Earlier this month, the World Health Organisation had announced that it will supervise the resumption of Hydroxychloroquine trials after banning the initial trial based on a case report published in The Lancet peer-reviewed journal.

Hydroxychloroquine was touted as the game-changer drug against the coronavirus infection by US President Donald Trump. He had gone on to confirm of him using it as a prophylactic drug in the wake of the Covid-19 in the United States.

Earlier on June 29, the result of the Recovery trail trial that was launched in March to study the impact of lopinavir-ritonavir drug combination which is generally used against HIV was released. Based on over 11,800 patients who were enrolled from 176 NHS hospitals in the UK for the trial, the group of researchers has concluded that the anti-HIV drug has no real clinical benefits on the patients who were hospitalised due to the coronavirus disease.

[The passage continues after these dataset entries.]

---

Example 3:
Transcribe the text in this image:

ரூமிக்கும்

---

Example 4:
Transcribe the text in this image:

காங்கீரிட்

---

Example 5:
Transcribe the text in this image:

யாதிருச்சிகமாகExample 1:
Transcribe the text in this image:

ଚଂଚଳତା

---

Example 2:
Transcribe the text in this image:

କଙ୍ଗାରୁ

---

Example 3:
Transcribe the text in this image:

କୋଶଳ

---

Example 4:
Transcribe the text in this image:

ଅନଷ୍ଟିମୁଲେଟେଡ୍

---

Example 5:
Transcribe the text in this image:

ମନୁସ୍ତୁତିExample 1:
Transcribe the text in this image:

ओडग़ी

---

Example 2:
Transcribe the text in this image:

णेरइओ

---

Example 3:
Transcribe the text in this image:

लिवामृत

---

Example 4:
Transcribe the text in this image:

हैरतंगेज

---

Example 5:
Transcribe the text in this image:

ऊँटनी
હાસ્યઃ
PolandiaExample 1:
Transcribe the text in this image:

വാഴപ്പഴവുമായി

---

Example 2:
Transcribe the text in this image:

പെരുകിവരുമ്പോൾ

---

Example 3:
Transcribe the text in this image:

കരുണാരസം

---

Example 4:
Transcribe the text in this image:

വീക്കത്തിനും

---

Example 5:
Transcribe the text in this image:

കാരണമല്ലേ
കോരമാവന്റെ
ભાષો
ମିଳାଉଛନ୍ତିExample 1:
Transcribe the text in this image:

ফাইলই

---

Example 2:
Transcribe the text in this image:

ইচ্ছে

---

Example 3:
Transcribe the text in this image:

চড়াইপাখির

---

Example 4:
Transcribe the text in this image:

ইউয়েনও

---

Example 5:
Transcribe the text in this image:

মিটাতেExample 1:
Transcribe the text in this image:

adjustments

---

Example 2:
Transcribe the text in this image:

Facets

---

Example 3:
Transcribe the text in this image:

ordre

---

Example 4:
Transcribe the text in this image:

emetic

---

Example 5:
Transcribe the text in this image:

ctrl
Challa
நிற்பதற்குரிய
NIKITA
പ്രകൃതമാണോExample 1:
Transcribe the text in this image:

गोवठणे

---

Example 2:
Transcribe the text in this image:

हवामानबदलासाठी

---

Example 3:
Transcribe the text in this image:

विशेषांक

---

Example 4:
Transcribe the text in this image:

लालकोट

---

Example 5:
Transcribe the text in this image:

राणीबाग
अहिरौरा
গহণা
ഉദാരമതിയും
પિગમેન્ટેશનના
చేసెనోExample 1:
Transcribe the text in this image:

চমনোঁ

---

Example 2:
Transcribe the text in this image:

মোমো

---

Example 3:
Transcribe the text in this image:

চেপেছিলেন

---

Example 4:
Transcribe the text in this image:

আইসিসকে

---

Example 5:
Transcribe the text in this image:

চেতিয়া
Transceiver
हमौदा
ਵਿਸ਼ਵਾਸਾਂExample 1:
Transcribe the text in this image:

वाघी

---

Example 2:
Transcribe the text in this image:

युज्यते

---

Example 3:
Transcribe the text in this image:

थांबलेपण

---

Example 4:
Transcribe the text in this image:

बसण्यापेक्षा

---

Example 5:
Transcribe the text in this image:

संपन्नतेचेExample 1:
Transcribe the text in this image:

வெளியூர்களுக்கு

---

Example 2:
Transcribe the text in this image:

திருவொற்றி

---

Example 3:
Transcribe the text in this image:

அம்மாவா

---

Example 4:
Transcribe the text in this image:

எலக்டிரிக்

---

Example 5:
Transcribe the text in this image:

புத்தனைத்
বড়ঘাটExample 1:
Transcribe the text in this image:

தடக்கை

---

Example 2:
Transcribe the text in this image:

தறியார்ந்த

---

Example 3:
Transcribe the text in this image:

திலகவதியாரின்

The researchers of the same Recovery trial had declared the low-dose steroid treatment dexamethasone as a potential breakthrough against the highly-contagious virus. The group of researchers went a step ahead to declare that if the UK had used dexamethasone since the start of the pandemic in the country, up to 5,000 lives could have been saved.

Health agencies across the world are reviewing various options to at least limit the spread of the disease or protect the lives of people who have already caught the infection. The coronavirus pandemic has left more than 10 million people across the world infected while more than half a million has succumbed to the virus.